You don't know me, which is probably for the best... but I've been observing the goings on here for a while now and would like to extend to you an offer for any aid you may need, please feel free to call upon me any time and don't worry about your "friends", I'm sure I can think up quite a few ways to keep them occupied... Now if you'll excuse me, I think I have a fire to put out in the back of the workshop... again.

B: You contacting third parties now?

No. Whoever this is, thank you for the offer, but I’d rather you didn’t get involved.

OMG Lyra. Dis dood souns lik a giantagic prep. u huff mai goffik sauroness.

B: What is she saying at the end? I get seriousness, but-

I haven’t a clue.

minty, err.. lyra. lyra whats this guy and doing who is he? he is making all your answers sound sad, i thought you were a happy pony. i dont like this guy.

It’s not his fault. I’m not exactly in a happy mood.

Any chance I could still visit you? Will you please see my show Monday?

Will you still be here tomorrow, or Monday?

B: That’s not really up to me, now is it?

So has this colt being poking fun at personal things about you... Like the fact you're a mint that has adopted a marshmallow, or the fact you're a mint dating a teddy bear?
Anonymous

B: A bear? Is what what you’re up to these days?

Celestia [omitted] all to [omitted]…

B: My word… Is he a big bear?

Ugh…

B: Goodness me, that is big.

Just shut up…

Dat sux.

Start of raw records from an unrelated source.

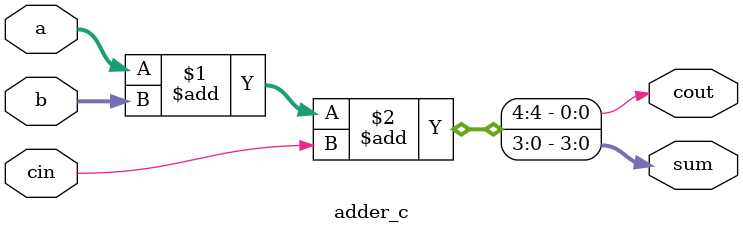
<source format=v>
`timescale 1ns / 1ps

module adder_c #(parameter SIZE = 4)
(
   	input [SIZE-1:0] a, b,
    output [SIZE-1:0] sum,
    input cin,
    output cout
);

  	assign {cout,sum} = a+b+cin;
  	
endmodule
</source>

U wanna barrow mai gun?

B: A gun?

B: Would you like to borrow this mare’s gun, Lyra?

B: I’m sorry, I didn’t catch that-Would you like to kill me? Not like I’m taking time out of my day or anything to be here.

B: I didn’t think so, but I just wanted to check.

do you really want to be a human
Anonymous

B: And exactly what is this one about?

I… I got nothin’…

B: Suit yourself.

Lyra your sidebar is really amazing...good stuff!

B: They really are pretty good, Lyra. A lot better than back at the castle.

They’re just recordings, they aren’t live or anything… I splice sections together to get them to sound right…

B: All that means is you’ve found a way to present yourself better. Should have been doing that years ago.

Hay Liera wut is goin on poni?

B: The [omitted] did that mare say?

I have a house “guest” right now. Nothing to be concerned about.

LYRA YOU SAID PRICK AND THAT'S AN OFFENSIVE WORD
Anonymous

Sorry!

B: You baby these foals too much, Lyra.

This CUE agent seems to be pretty depressing. I'm guessing they never were given any training on trying to be considerate of the feelings of the public.

B: Two sentences and I already don’t like this guy.

Lay off! He’s had a hard life!

B: Are you talking about him, me, or having gender confusion about yourself?

Really? I think you would look quiet good with a chin. A huge chin!
Anonymous

B: Quiet good? We got us a winner here.

If you’re just going to be a prick, you can get up and go.

B: He’s the one asking for you to get a chin implant and look like a stallion.

Mr. Suit, you better check yourself, before you wreck yourself, you friendless little colt.

B: Get a grip. I’m just saying take a step back. Breathe. Either way, Lyra isn’t exactly the best pony to be using as an emotional crutch.

He’s… He’s kinda right, Strawberry. If something happens to me, I don’t want you to kill yourself or anything. I’d feel horrible!